I wasn’t the only person visiting the beautiful city of York last weekend. The city was over-run with Vikings. I knew they were Vikings on account of their strange garb. You don’t see that many people
wandering around in blankets with horned helmets on their heads.
I understand - and I am quite disappointed about it, to be honest - that it is very unlikely that
the Vikings who descended on York around 866 actually wore those stylish helmets with the horns. Wikipedia tells me, loftily, that “horns tend to be impractical on a combat helmet.” Never having worn a combat helmet or, for that matter, having
been caught up in any kind of combat - unless one counts occasional skirmishes with Mr B over Minor Matters of Contention - I am unqualified to comment. What a spoil-sport Wikipedia is. I have, nevertheless, forgiven it on learning that the invasion of York
was led by one Ivar the Boneless. You can imagine the sheer fear that the knowledge of the Boneless One’s coming must have struck into the hearts of the inhabitants of York back in the day.
We didn’t rush out into the city on Saturday morning; rather we enjoyed a leisurely time before and over breakfast. I floated around the house in my posh new pyjamas and dressing gown like a glamorous (but unlikely)
film star. My fellow grandmother, known to her younger grandchildren as “Da” said she reckoned I could even get away with wearing my PJs out of an evening, presumably should I go clubbing or something. Bearing in mind my only evenings out these
days tend to be meetings of the Parochial Church Council, I rather think I shan’t be putting this theory to the test any time soon.
Once we were all showered,
dressed and breakfasted, we headed into the city centre, determined to find some walls to walk. I do love a Walled City, don’t you? I have walked many walls in my time, the most special being the walls of Dubrovnik. I will always remember dragging Our
Boy all round the walls in the heat of the midday sun; we were about to descend the steps to ground level when all at once every bell, in every church across the city started to chime twelve noon. It was one of those spine-tingling holiday moments which remain
in the memory forever. York’s walls don’t go all the way round like Dubrovnik’s, which is a pity, especially as this means climbing up and down more than once, but they do offer splendid views from a number of vantage points. We took (ad)vantage
of them all.
When Mr B and I visited York it was before the winding alleyway known as The Shambles became associated with Diagon Alley from the Harry Potter films.

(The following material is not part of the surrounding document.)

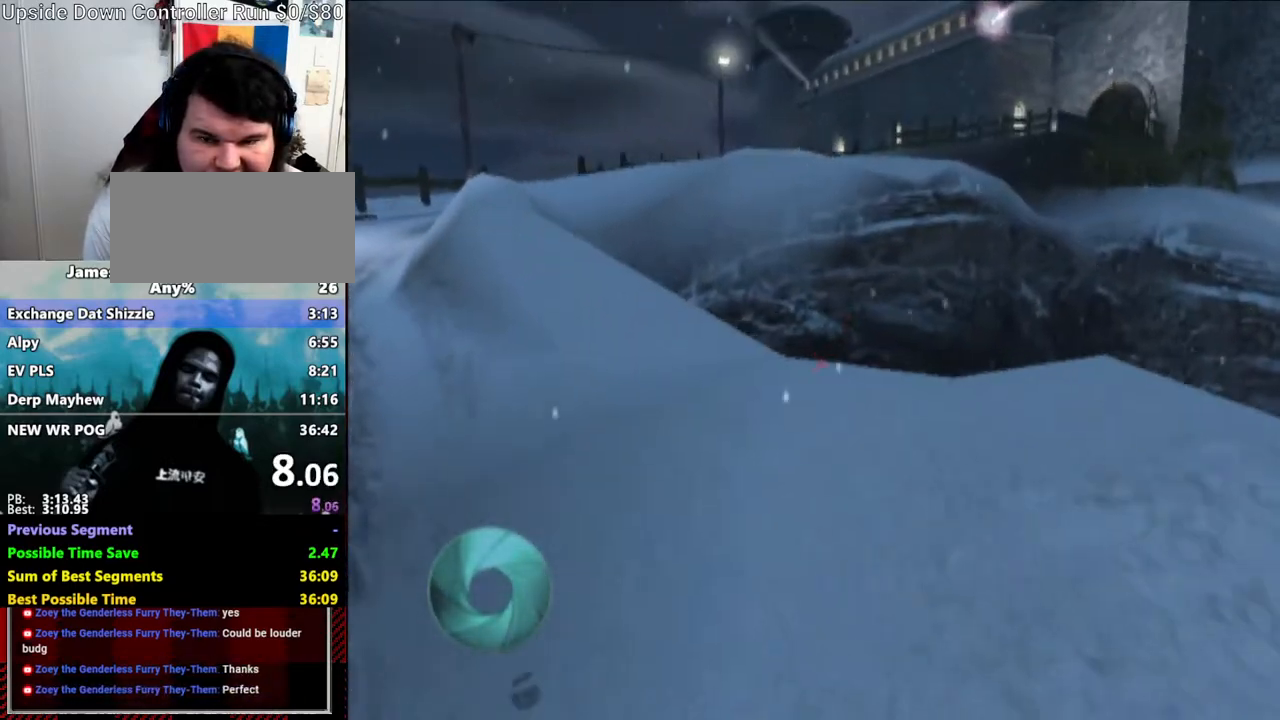
{"buttons": [], "left_stick": "up-left", "right_stick": "center", "events": [[50, "Y", "up"], [333, "Y", "down"], [433, "Y", "up"]]}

I think I probably enjoyed the experience of our Rambles In The Shambles more when it was a wizard-free zone. Still, there was no denying the excitement of the crowds of Potter Fans swarming around The Shop That Must Not Be Named.
I mistakenly thought that the Printer’s Devil (Mr B was a printer and we delighted in discovering the devil on our first visit to York) was to be found in The Shambles, so leading
my family a merry dance up and down the road as we tried to locate it. Eventually we gave up until Da went into a newsagent’s for her Saturday newspaper where we saw a postcard depicting the “Stonegate Devil.” We had to retrace our steps
to find Stonegate (it turned out we had missed the devil by a mere few yards first time around) but the Youngest of the Darling Daughters didn’t want me to be disappointed. Her fella, on the other hand, had to say that he was distinctly underwhelmed.
He is nothing if not honest.
In one of the city squares we came across an escapologist, strapped around with many a chain, bolt and cuff. We would have moved along
but his spiel was engagingly captivating (how appropriate, I hear you say.) He cajoled members of his audience into helping him out - even the most reticent falling for his banter. We watched as he wriggled his way out of his chains to a count of sixty seconds
- we all joined in the final countdown. He was free! And on his face an expression I recognised so very well.
My thanks to Carers Support West Sussex who awarded
me a wellbeing grant to cover my train fares, accommodation and theatre ticket; thanks, too, to the Baldwin family - Karen, Dave, Hazel and the Really Rather Wonderful “Da” - for being the very best of company; and special thanks to grandson Jack
for making me swell with pride watching you on stage in Legally Blonde - for one blissful weekend in York, you all, in your own ways, helped me execute my very own Great Escape.